Tuesday, October 30, 2012 at 6:59 pm

The billboards read, "VOTER FRAUD IS A FELONY" and were set up this month in largely poor, minority neighborhoods in Cleveland, Cincinnati, Columbus, and Milwaukee.

Clear Channel Outdoor and Norton Outdoor Advertising said the buyers were anonymous, and would not reveal their names.

But an African-American news division of NBC, called TheGrio and activist group, One Wisconsin Now, learned Milwaukee residents Stephen and Nancy Einhorn bought the signs.

The couple has donated thousands of dollars to conservative candidates, political action groups, and the Republican National Committee…and serve on the boards of the Milwaukee Art Museum and Milwaukee Ballet, respectively.

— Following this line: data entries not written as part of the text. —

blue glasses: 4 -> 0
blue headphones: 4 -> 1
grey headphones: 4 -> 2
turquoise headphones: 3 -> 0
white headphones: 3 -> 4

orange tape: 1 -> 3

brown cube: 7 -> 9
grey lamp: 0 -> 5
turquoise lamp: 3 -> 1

Democratic State Senator Turner says she's seen philanthropists benefit worthy causes such as libraries and community centers…

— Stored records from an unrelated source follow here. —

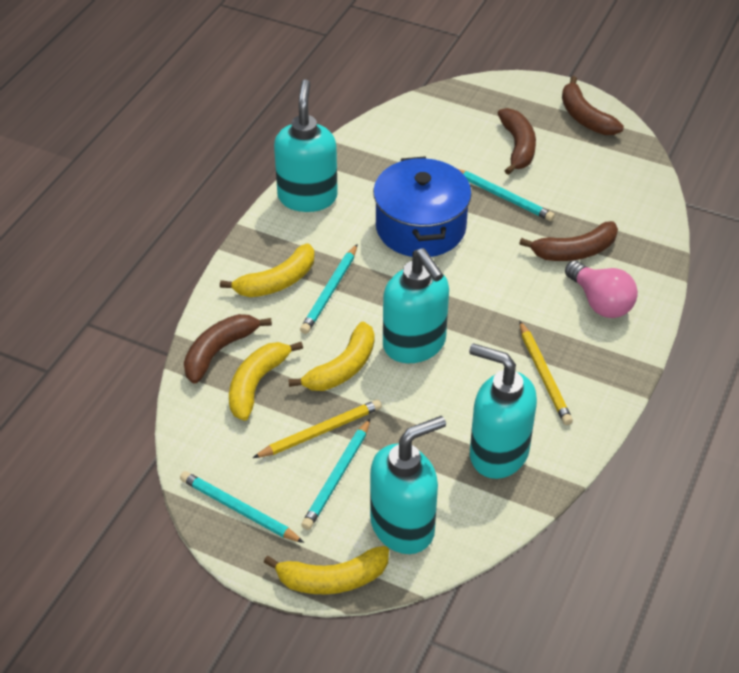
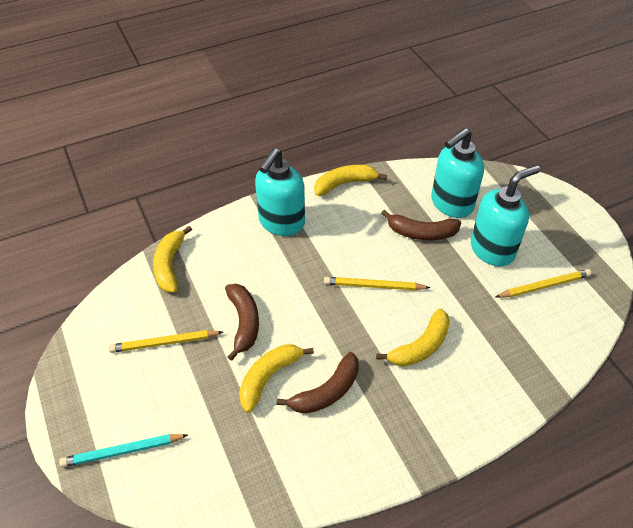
blue pot: 1 -> 0
brown banana: 4 -> 3
pink light bulb: 1 -> 0
turquoise pencil: 4 -> 1
turquoise soap dispenser: 4 -> 3
yellow pencil: 2 -> 3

"But never did I think philanthropists would use their money to inject fear into African-American, Hispanic, and poor communities, when it comes to voting," she says.

Turner says she still wonders how Clear Channel Outdoor allowed anonymous billboard purchases in 2010, as well as this year. Clear Channel said anonymous political advertising was a violation of company policy, when deciding to take down the "voter fraud" billboards last week.

In a statement, the Einhorns say they were doing a public service, since voter fraud "undermines democracy". Critics say actual cases of voter fraud are extremely rare, and the signs were more about voter intimidation.